*** TEXT ***
There is really an off-the-shelf algorithm for this: flood fill
The idea is simply to start a search (DFS or BFS) from any empty space and mark it. If you want to be able to tell the chamber for each cell, you could mark it with a chamber number and a size number, whereas the latter increments during the search. Once the search terminates due to completely filling one chamber, you know its size by the largest size-number written during the search.
You then search for any non-marked and non-wall cells and start a fresh flood fill from there with the next chamber number and size number 1 again.
Your regular grid search algorithm is basically the starting point in order to find free cells for the flood fill algorithm. Once the cells are marked, you simply continue with the same grid search to search a non-marked cell as usual.
The flood fill algorithm takes its name from its early origins in pixel-based paint tools, where it has been the basis for the bucket-fill-tools, which fill an area with the current background color. The wikipedia page linked above contains a nice animated gif to visualize the process. The only adaptations for this problem are that you need to set a size number instead of a color and watch for walls, other than that you can take the pseudocode implementation given on the linked page. But you might as well roll your own, as it is a straightforward search.
It doesn't really matter either if you do a depth-first-search or a breadth-first-search. If you implement DFS (non-tail) recursively and have a huge matrix you might end up in trouble with stack sizes. In that case, the space investment of the BFS might be preferable. Pseudo-code for both variants is given on the wikipedia page.
Note: the wikipedia page already has a nice example on the problem of when there is a 'gap' between chambers. In this problem description, it is not explained properly what a 'connection' is. In other words, from the description you do not know if you should flood 4-way or 8-way, where the latter allows for connections being made through diagonally placed walls, that share a corner, but not an edge. Common sense would dictate a 4-way flood though, as people usually don't consider mathematically point-sized doorways in their castles.
*** RECORDED INFORMATION ***
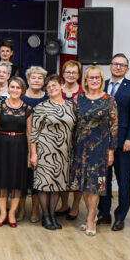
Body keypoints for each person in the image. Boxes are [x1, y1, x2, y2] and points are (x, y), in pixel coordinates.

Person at [68, 66, 118, 236]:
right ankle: (92, 214)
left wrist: (111, 150)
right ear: (86, 80)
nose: (94, 80)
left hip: (100, 148)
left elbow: (113, 128)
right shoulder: (78, 99)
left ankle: (90, 219)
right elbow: (73, 123)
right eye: (91, 78)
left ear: (101, 80)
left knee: (95, 185)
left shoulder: (109, 100)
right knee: (83, 184)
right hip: (80, 147)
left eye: (97, 78)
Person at [97, 53, 130, 232]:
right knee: (104, 180)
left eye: (122, 65)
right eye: (115, 64)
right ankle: (104, 213)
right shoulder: (102, 85)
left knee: (123, 180)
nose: (118, 67)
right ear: (110, 66)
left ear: (127, 69)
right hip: (102, 141)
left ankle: (120, 217)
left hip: (124, 142)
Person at [30, 74, 75, 231]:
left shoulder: (71, 106)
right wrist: (33, 153)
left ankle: (52, 215)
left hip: (64, 151)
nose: (51, 89)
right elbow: (34, 132)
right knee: (44, 184)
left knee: (57, 184)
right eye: (48, 87)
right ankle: (46, 216)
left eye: (54, 85)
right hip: (45, 150)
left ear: (62, 86)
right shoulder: (42, 106)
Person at [0, 77, 33, 228]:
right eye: (12, 87)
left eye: (18, 87)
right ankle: (2, 213)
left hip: (20, 146)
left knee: (16, 181)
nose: (14, 90)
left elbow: (29, 133)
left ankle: (12, 213)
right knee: (2, 180)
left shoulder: (28, 109)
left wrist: (30, 154)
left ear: (22, 90)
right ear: (8, 88)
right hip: (1, 145)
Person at [21, 66, 49, 223]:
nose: (37, 80)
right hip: (22, 142)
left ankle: (35, 210)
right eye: (34, 77)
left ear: (44, 81)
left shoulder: (48, 98)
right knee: (22, 178)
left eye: (40, 78)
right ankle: (20, 209)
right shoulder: (21, 97)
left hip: (44, 143)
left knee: (37, 179)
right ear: (28, 80)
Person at [58, 60, 83, 220]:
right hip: (60, 139)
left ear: (79, 75)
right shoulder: (57, 90)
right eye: (68, 72)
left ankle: (75, 206)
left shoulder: (83, 92)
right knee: (62, 172)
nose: (71, 75)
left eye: (74, 72)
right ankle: (64, 204)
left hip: (79, 139)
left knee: (77, 173)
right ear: (63, 73)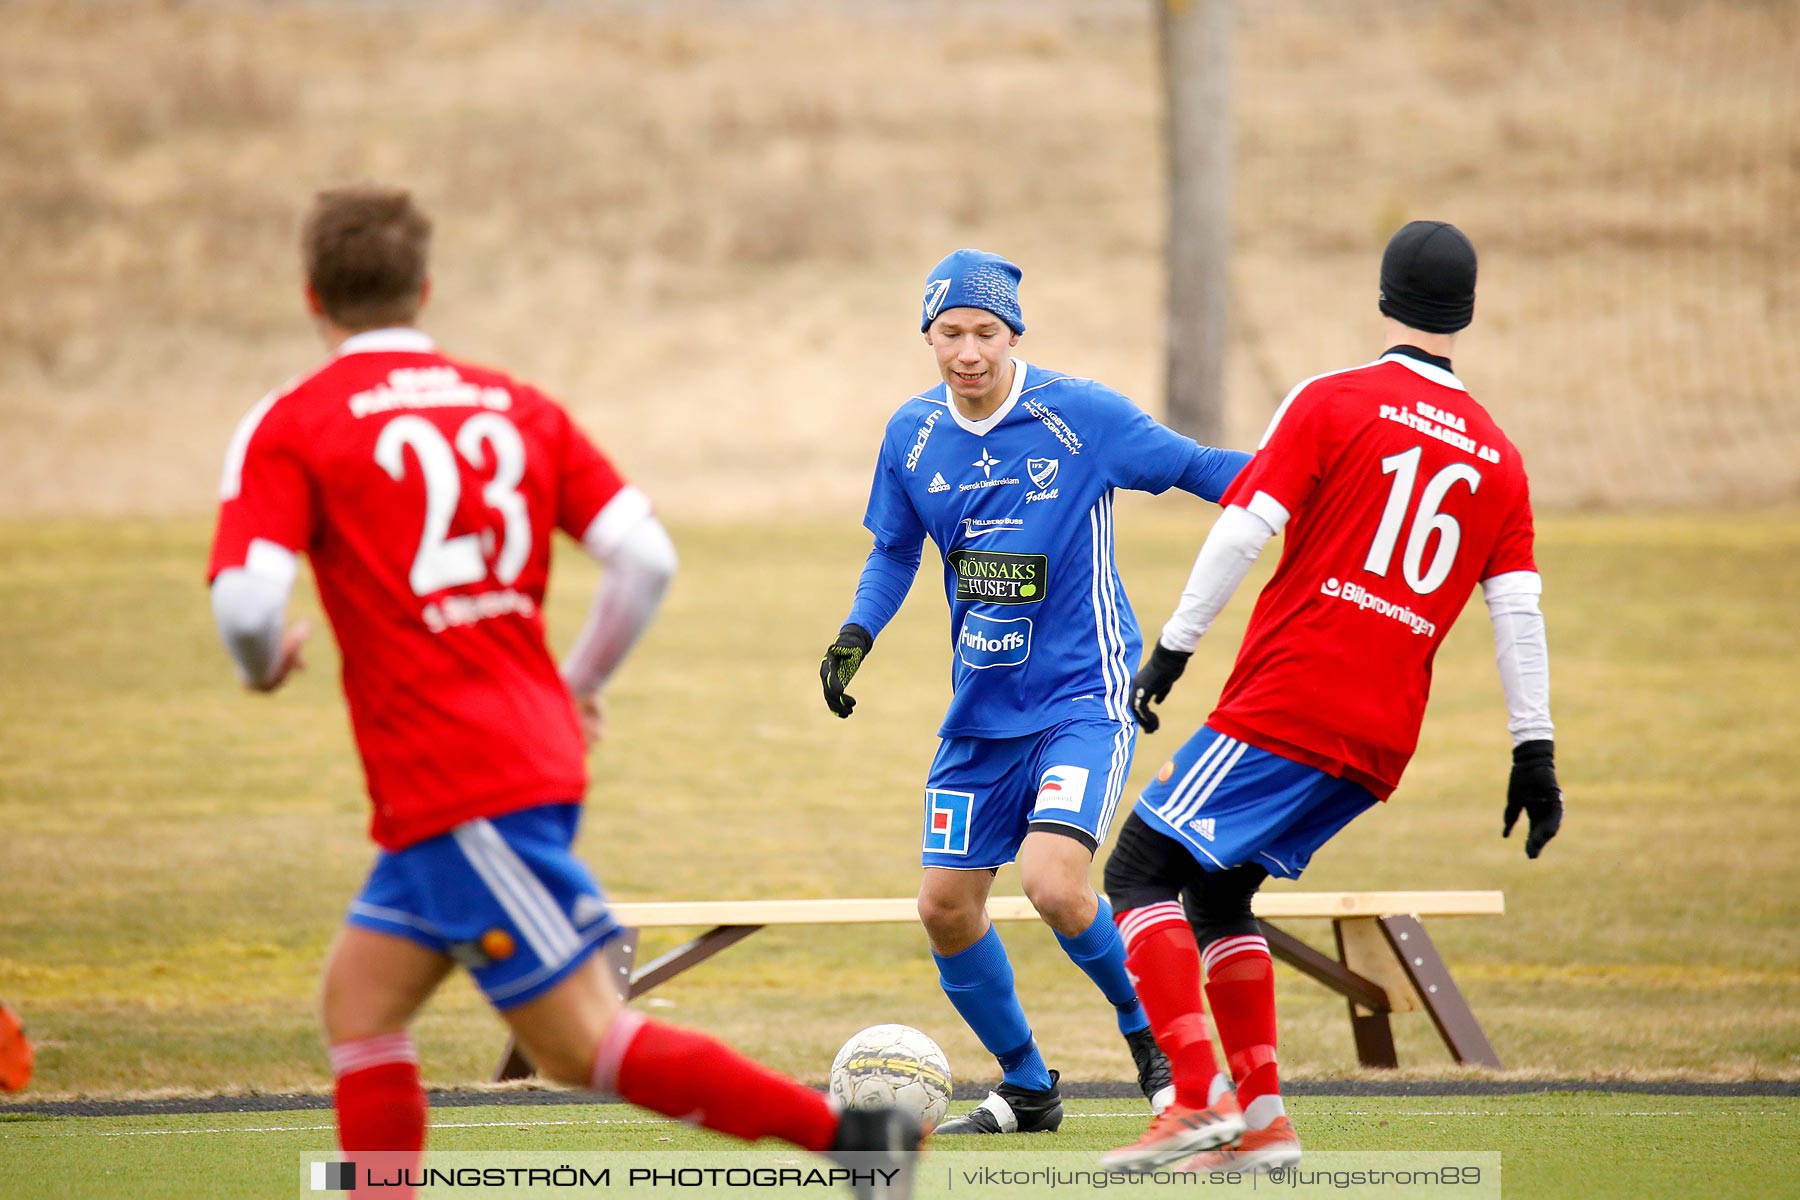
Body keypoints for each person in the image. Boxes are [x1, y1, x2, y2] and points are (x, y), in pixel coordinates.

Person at [209, 184, 917, 1199]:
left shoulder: (291, 422)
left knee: (582, 1046)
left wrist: (261, 664)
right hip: (485, 774)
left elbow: (245, 605)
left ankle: (855, 1143)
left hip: (463, 787)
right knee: (359, 1008)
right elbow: (645, 559)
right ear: (426, 289)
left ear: (312, 295)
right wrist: (574, 682)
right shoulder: (516, 406)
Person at [1098, 221, 1565, 1173]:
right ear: (1465, 313)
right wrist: (1535, 751)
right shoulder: (1500, 458)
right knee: (1221, 892)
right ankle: (1265, 1123)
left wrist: (1172, 651)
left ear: (1385, 296)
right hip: (1379, 742)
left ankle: (1193, 1102)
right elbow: (1518, 612)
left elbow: (1241, 532)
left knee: (1138, 870)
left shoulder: (1332, 400)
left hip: (1289, 702)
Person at [818, 250, 1251, 1135]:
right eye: (950, 334)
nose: (968, 352)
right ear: (929, 336)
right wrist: (859, 630)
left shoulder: (1080, 417)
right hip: (979, 713)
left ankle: (1154, 1046)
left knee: (1053, 881)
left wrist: (1321, 488)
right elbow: (896, 551)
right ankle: (1028, 1085)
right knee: (943, 907)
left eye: (986, 332)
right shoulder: (911, 434)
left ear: (1014, 333)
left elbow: (1203, 469)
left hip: (1082, 700)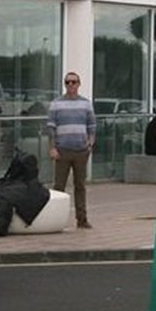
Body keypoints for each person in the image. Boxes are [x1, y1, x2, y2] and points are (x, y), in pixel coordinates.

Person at [45, 72, 97, 228]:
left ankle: (82, 219)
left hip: (81, 150)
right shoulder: (56, 104)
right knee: (59, 186)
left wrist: (90, 142)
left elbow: (92, 125)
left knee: (80, 185)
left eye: (74, 82)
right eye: (67, 82)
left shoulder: (86, 103)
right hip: (63, 150)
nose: (71, 85)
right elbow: (51, 127)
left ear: (79, 84)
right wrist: (52, 147)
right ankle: (55, 219)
***
§ **TASK DETAILS**:
Retype the entire flood fill explanation above word for word.

§ **ANSWER TO THIS EXERCISE**:
There is really an off-the-shelf algorithm for this: flood fill
The idea is simply to start a search (DFS or BFS) from any empty space and mark it. If you want to be able to tell the chamber for each cell, you could mark it with a chamber number and a size number, whereas the latter increments during the search. Once the search terminates due to completely filling one chamber, you know its size by the largest size-number written during the search.
You then search for any non-marked and non-wall cells and start a fresh flood fill from there with the next chamber number and size number 1 again.
Your regular grid search algorithm is basically the starting point in order to find free cells for the flood fill algorithm. Once the cells are marked, you simply continue with the same grid search to search a non-marked cell as usual.
The flood fill algorithm takes its name from its early origins in pixel-based paint tools, where it has been the basis for the bucket-fill-tools, which fill an area with the current background color. The wikipedia page linked above contains a nice animated gif to visualize the process. The only adaptations for this problem are that you need to set a size number instead of a color and watch for walls, other than that you can take the pseudocode implementation given on the linked page. But you might as well roll your own, as it is a straightforward search.
It doesn't really matter either if you do a depth-first-search or a breadth-first-search. If you implement DFS (non-tail) recursively and have a huge matrix you might end up in trouble with stack sizes. In that case, the space investment of the BFS might be preferable. Pseudo-code for both variants is given on the wikipedia page.
Note: the wikipedia page already has a nice example on the problem of when there is a 'gap' between chambers. In this problem description, it is not explained properly what a 'connection' is. In other words, from the description you do not know if you should flood 4-way or 8-way, where the latter allows for connections being made through diagonally placed walls, that share a corner, but not an edge. Common sense would dictate a 4-way flood though, as people usually don't consider mathematically point-sized doorways in their castles.